Unfortunately, Lagrange-type results do not hold for vector-valued functions. In other words, it is not true that there exists an \(\bar{\x}\) such that

\[\f(\x) = \f(\x_0) + \nabla \f(\bar{\x}) \Tr (\x - \x_0);\]

such a point exists for each element of \(\f\) separately, but these points will not be the same.

However, big O versions of the Taylor series are still valid, as in the following theorem.

Theorem: Suppose \(\f:\real^d \to \real^k\) is twice differentiable on \(N_r(\x_0)\), and that \(\nabla^2 f\) is bounded on \(N_r(\x_0)\). Then for any \(\x \in N_r(\x_0)\),

\[\f(\x) = \f(\x_0) + \left[ \nabla \f(\x_0) + O(\norm{\x-\x_0}) \right] \Tr (\x - \x_0),\]
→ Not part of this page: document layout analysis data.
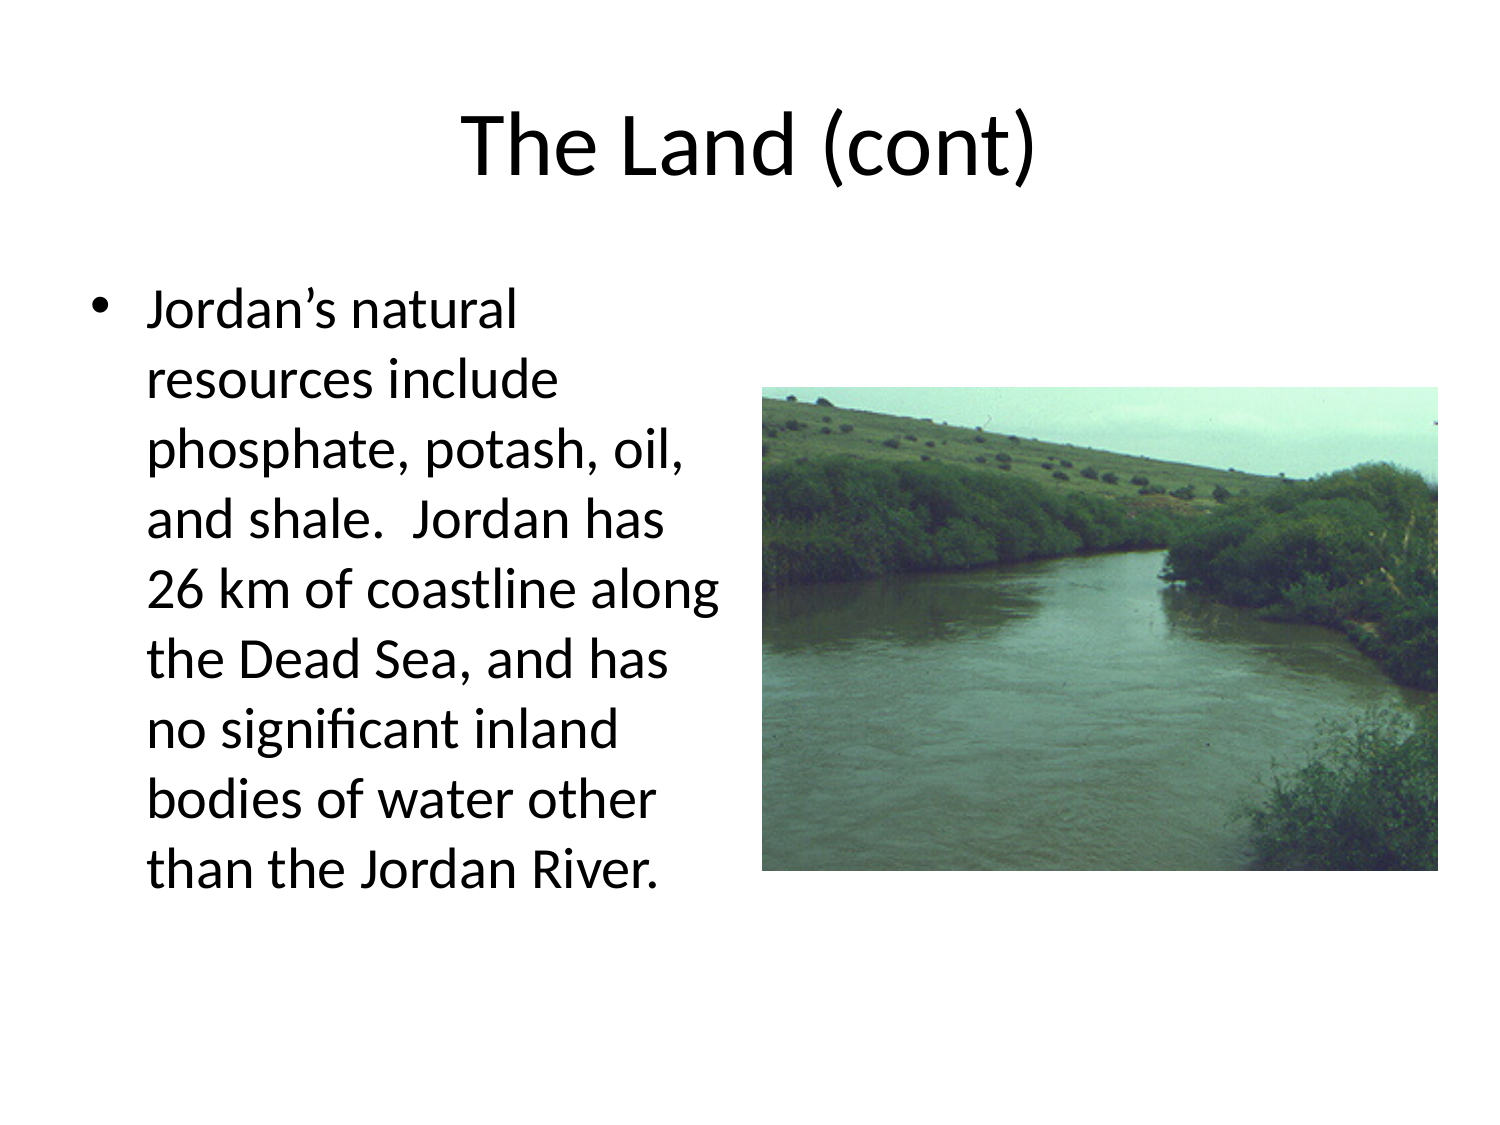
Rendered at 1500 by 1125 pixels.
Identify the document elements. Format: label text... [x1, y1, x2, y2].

title The Land (cont) [75, 45, 1425, 233]
list Jordan’s natural resources include phosphate, potash, oil, and shale. Jordan has 26 km of coastline along the Dead Sea, and has no significant inland bodies of water other than the Jordan River. [75, 262, 738, 1005]
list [762, 387, 1438, 872]
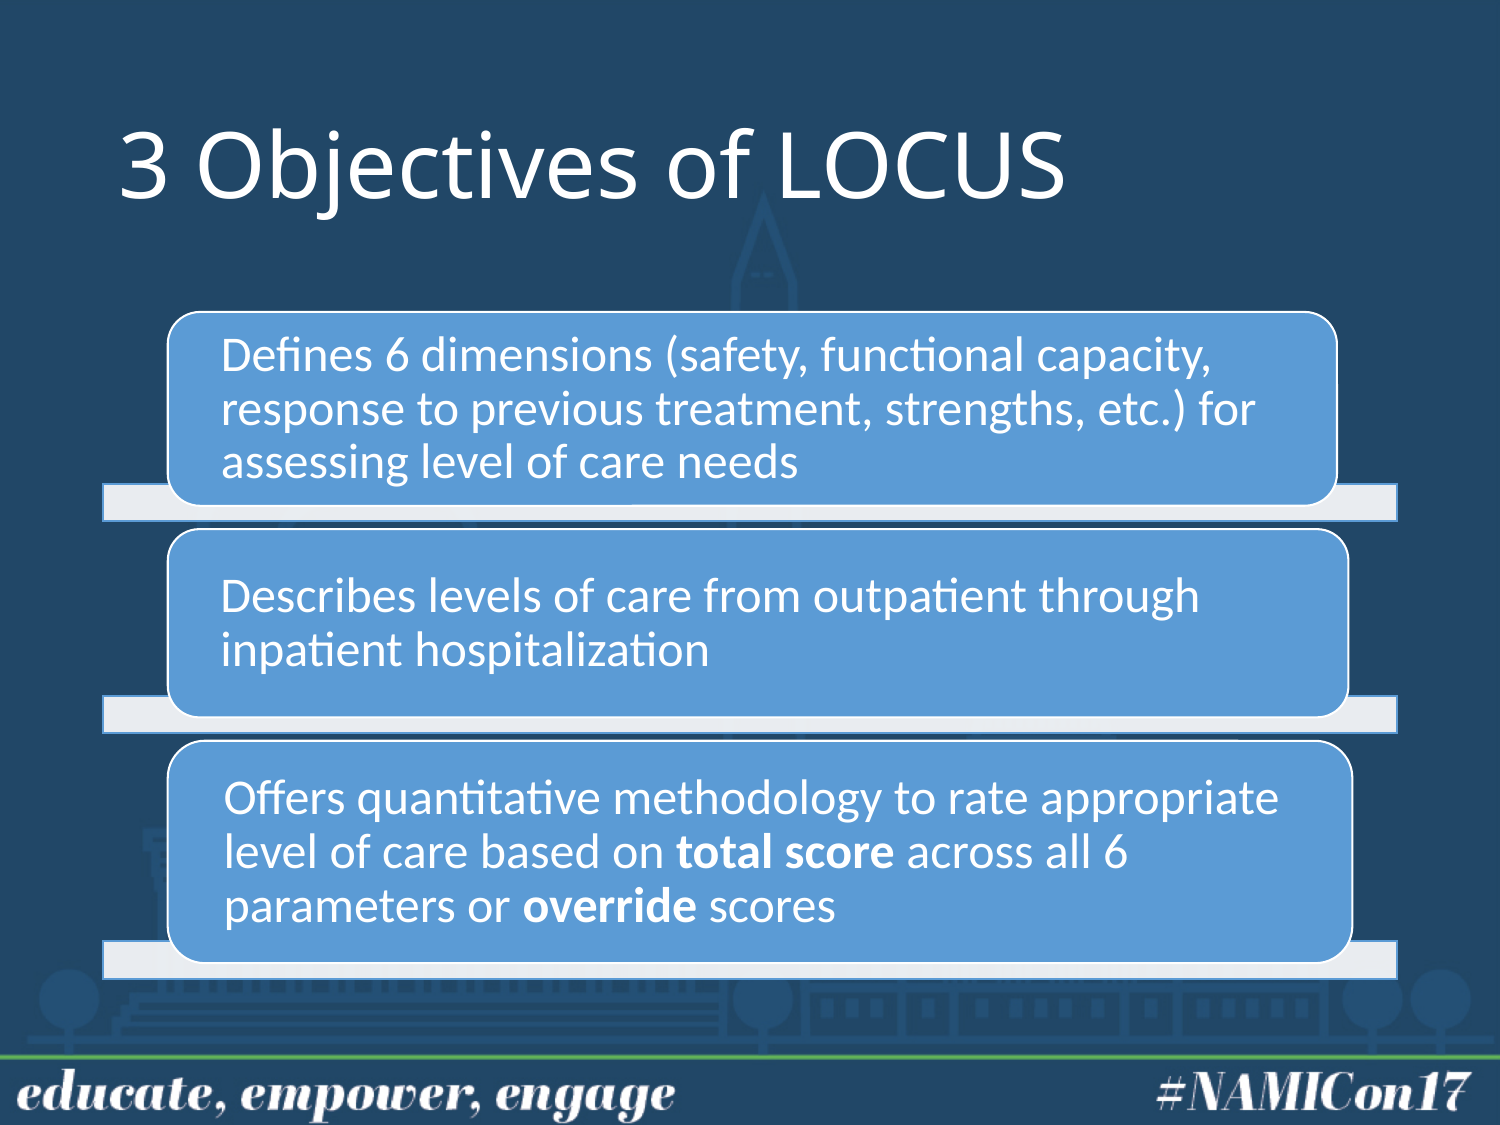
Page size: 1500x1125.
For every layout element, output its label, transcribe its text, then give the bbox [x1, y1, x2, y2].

title 3 Objectives of LOCUS [103, 59, 1397, 277]
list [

where $O(\cdot)$ applies to each element of the $d \times k$ matrix.

Proof: For any individual component \(j\) of \(\f\), there exists \(\bar{\x_j}\) on the line segment connecting \(\x\) and \(\x_0\) such that

\[\as{ f_j(\x) &= f_j(\x_0) + \nabla f_j(\x_0)\Tr(\x-\x_0) + \tfrac{1}{2}(\x-\x_0)\Tr \nabla^2 f_j(\bar{\x}_j)(\x-\x_0) \\ &= f_j(\x_0) + \left[\nabla f_j(\x_0) + \tfrac{1}{2}\nabla^2 f_j(\bar{\x}_j) (\x-\x_0) \right]\Tr (\x-\x_0) \\ &= f_j(\x_0) + \left[\nabla f_j(\x_0) + O(1) (\x-\x_0) \right]\Tr (\x-\x_0) \\ }\]

because \(\nabla^2 f\) is bounded. Stacking these individual equations into a system of equations, we obtain the result stated in the theorem.

In statistics, this theorem is usually applied with respect to the score.